Of course, when one of our own had discovered the aforementioned hidden pond situated a half-a-mile from our houses, it became instant headline news on our street. We soon learned that as part of the Fuller Brook inlet there was a small deposit of water, whose cigar-shaped size was a bit longer than the length of a football field. Situated behind Fuller Brook Road, the “pond” was named for the family that owned it – Knowles.
To get to Knowles Pond, you walked eight houses down from the corner of Brook Street and Fuller Brook. You would then have to cut through one of the neighbor’s yards to reach the pond at the bottom of an elongated hill. Concealed amidst five acres of woods, we learned that the Knowles family “welcomed neighbor visitors” skating on their natural ice surface once it was safe enough for children to use.
When I timidly walked down Fuller Brook to the “cut through” yard for the pond the first time, an affable young mother greeted me with a smile. “Yes, this is how you get to Knowles Pond! You may walk through our property anytime to do so!”
After thanking the affable woman profusely, I learned that her name was Marcia Decter and that she was the wife of veritable Wellesley legend, Bob Decter, whose Central Street store had provided shoes for two generations of local children.
As the local paperboy for The Patriot Ledger, an afternoon daily newspaper at the time, I began to scout Knowles Pond whenever I delivered my papers to local customers after school. On December 24, Christmas Eve, the biting air reminded me that if I played my cards just right, I could have a late afternoon skate after I completed my route that day. However, I hadn’t counted on the fact that each customer would want to personally hand me a tip – usually a dollar – for my services that year. Thus, by the time I had completed delivering my newspapers that Christmas Eve, it was near pitch-black out. Regardless, I grabbed my skates, put them on the end of my stick, thrust an old puck into my coat pocket, and departed for Fuller Brook Road.
When I completed the ten-minute trek from my house, I then sat on the wooden bench that the Knowle family has so generously left for us to sit on as we changed into our skates. Soon, I was teetering through a tuft of snow in order to reach the frozen pond just as a full moon glistened overhead.

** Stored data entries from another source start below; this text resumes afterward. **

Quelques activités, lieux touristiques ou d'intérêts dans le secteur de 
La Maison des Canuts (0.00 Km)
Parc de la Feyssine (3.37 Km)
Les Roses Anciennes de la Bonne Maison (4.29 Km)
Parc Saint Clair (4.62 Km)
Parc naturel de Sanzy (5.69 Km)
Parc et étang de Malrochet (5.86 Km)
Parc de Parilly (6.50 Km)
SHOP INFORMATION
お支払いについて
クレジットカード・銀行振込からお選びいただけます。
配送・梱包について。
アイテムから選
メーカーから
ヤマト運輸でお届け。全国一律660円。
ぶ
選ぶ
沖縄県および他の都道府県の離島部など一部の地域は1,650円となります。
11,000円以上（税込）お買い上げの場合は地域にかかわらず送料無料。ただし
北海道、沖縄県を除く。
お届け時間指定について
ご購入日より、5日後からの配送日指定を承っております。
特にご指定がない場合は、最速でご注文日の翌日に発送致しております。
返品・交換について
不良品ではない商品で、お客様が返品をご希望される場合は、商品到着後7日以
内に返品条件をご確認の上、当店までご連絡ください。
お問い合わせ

Suddenly, two outdoor flood lamps, which had been strategically placed in a couple of trees lining the pond’s surface, magically came to life, lighting the previously darkened lake like a glistening jewel in the winter darkness.

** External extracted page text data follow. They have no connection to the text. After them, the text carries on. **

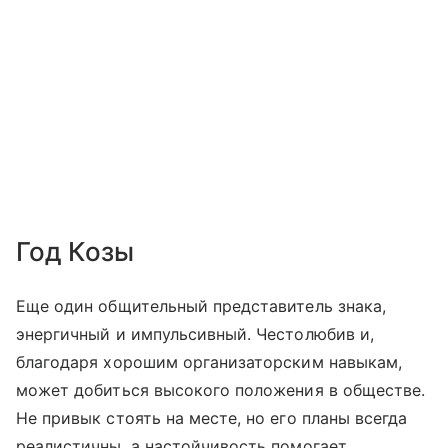
Год Козы
Еще один общительный представитель знака,
энергичный и импульсивный. Честолюбив и,
благодаря хорошим организаторским навыкам,
может добиться высокого положения в обществе.
Не привык стоять на месте, но его планы всегда
реалистичны, а настойчивость помогает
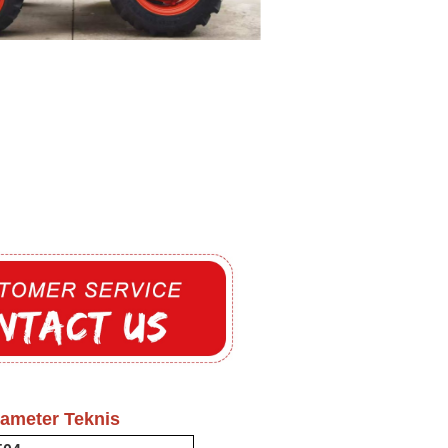
ameter Teknis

A handful of seconds later, Bing Crosby’s infectious version of ‘Let it Snow” began to blare out over a tinny loudspeaker, which had been placed next to the floodlight closest to Knowles’ house. I immediately glanced up and saw Mr. Knowles himself, who waved good-naturedly at me.
“Merry Christmas, Son!” he barked through the barren oak trees.

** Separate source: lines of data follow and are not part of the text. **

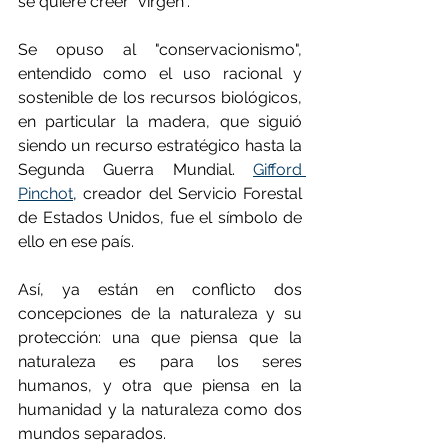
se quiere creer "virgen".
Se opuso al "conservacionismo", 
entendido como el uso racional y 
sostenible de los recursos biológicos, 
en particular la madera, que siguió 
siendo un recurso estratégico hasta la 
Segunda Guerra Mundial. 
Gifford 
Pinchot
, creador del Servicio Forestal 
de Estados Unidos, fue el símbolo de 
ello en ese país.
Así, ya están en conflicto dos 
concepciones de la naturaleza y su 
protección: una que piensa que la  
naturaleza es para los seres 
humanos, y otra que piensa en la 
humanidad y la naturaleza como dos 
mundos separados.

“Thank you so much, Sir!” I shouted back. “I hope that you have a Merry Christmas as well!”
For the next 45 minutes, I skated alone on that wondrous wintry surface to the uplifting sounds of Nat King Cole, Ella Fitzgerald, Bing Crosby, and the Harry Simeone Chorale playing over the rickety Knowles Pond sound system. As Mr. Knowles continued to light my way around the little pond in the dense woods of a frigid winter’s night, I realized that the best things in life usually come from a fountainhead of generosity.
When I finally put my skates off and began to trudge up the steep ravine adjacent to Fuller Brook Road, the otherworldly little scene below descended into darkness, and the music ceased playing.
I quickly skirted home into the glow of the evening with the spirit of the season and an irreplaceable Yuletide memory that would last a lifetime.